* Problem to solve: Pictures aside, output each record exactly.

----------

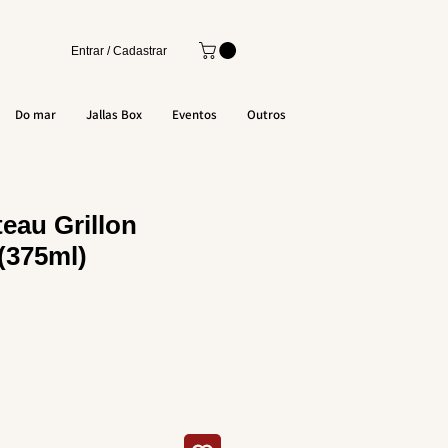
Entrar / Cadastrar
Do mar
Jallas Box
Eventos
Outros
eau Grillon
(375ml)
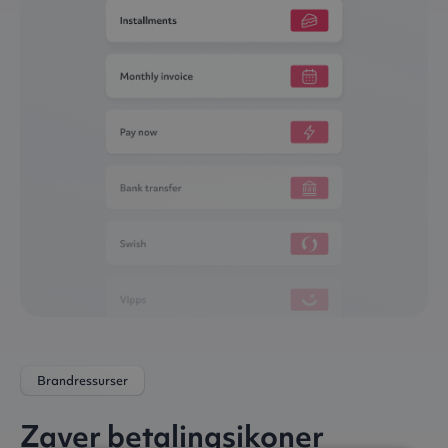
Brandressurser
Zaver betalingsikoner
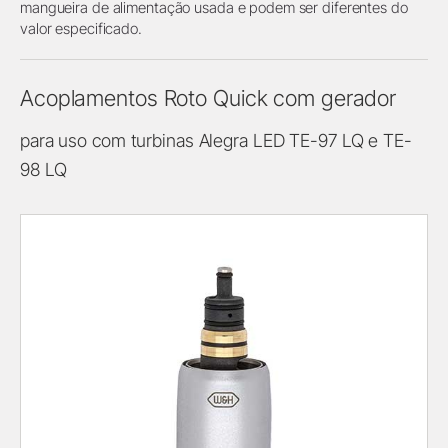
mangueira de alimentação usada e podem ser diferentes do
valor especificado.
Acoplamentos Roto Quick com gerador
para uso com turbinas Alegra LED TE-97 LQ e TE-
98 LQ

----------

* Response:
Entrar / Cadastrar
Do mar
Jallas Box
Eventos
Outros
eau Grillon
(375ml)
Brandressurser
Zaver betalingsikoner
mangueira de alimentação usada e podem ser diferentes do
valor especificado.
Acoplamentos Roto Quick com gerador
para uso com turbinas Alegra LED TE-97 LQ e TE-
98 LQ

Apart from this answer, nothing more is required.